Joeky Senders

144 Chapter 8 Abstract Introduction Although clinically derived information could improve patient care, its full potential remains unrealized because most of it is stored in a format unsuitable for traditional methods of analysis, free-text clinical reports. Various studies have already demonstrated the utility of natural language processing algorithms for medical text analysis. Yet, evidence on their learning efficiency is still lacking. This study aimed to compare the learning curves of various algorithms and develop an open-source framework for text mining in healthcare. Methods Deep learning and regressions-based models were developed to determine the histopathological diagnosis of brain tumor patients based on free-text pathology reports. For each model, we characterized the learning curve and the minimal required training examples to reach the area under the curve (AUC) performance thresholds of 0.95 and 0.98. Results In total, we retrieved 7000 reports of 5242 brain tumor patients (2316 with glioma, 1412 with meningioma, and 1514 with cerebral metastasis).
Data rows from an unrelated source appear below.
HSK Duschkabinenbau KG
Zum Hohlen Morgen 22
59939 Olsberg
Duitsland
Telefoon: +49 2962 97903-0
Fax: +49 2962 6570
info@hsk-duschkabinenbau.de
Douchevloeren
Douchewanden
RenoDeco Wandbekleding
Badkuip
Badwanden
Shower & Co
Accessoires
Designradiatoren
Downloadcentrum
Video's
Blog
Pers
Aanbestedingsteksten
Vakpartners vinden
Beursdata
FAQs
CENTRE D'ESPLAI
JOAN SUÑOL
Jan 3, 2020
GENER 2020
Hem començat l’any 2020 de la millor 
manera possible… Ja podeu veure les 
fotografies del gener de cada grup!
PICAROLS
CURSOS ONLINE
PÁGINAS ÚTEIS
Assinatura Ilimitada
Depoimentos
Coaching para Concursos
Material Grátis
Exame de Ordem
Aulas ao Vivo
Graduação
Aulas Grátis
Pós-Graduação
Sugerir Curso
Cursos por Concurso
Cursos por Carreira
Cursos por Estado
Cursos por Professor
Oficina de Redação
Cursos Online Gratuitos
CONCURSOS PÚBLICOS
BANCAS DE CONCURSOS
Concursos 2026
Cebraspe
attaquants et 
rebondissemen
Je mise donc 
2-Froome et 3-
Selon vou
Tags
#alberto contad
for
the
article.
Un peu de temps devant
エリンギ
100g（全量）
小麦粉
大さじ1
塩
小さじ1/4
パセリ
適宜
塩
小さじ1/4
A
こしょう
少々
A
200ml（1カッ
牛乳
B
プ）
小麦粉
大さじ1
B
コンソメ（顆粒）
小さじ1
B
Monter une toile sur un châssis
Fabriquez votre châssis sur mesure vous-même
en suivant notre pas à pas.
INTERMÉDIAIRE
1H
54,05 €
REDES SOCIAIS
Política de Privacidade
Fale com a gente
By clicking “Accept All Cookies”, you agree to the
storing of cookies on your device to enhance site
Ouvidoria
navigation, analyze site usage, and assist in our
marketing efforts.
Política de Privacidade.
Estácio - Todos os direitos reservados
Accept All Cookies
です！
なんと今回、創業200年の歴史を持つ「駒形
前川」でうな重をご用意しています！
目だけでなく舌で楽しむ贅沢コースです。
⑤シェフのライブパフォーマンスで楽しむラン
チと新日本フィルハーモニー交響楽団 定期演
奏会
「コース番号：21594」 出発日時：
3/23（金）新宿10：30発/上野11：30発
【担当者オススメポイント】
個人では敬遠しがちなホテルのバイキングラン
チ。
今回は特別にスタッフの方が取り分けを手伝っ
Conventional regression and deep learning-based models required 200-400 and 800-1500 training examples to reach the AUC performance thresholds of 0.95 and 0.98, respectively. The deep learning architecture developed in the current study required 100 and 200 examples, respectively, corresponding to a learning capacity that is two to eight times more efficient. Conclusions This open-source framework enables the development of high-performing and fast learning natural language processing models. The steep learning curve can be valuable for contexts with limited training examples (e.g., rare diseases and events or institutions with lower patient volumes). The resultant models could accelerate retrospective chart review, assemble clinical registries, and facilitate a rapid learning health care system.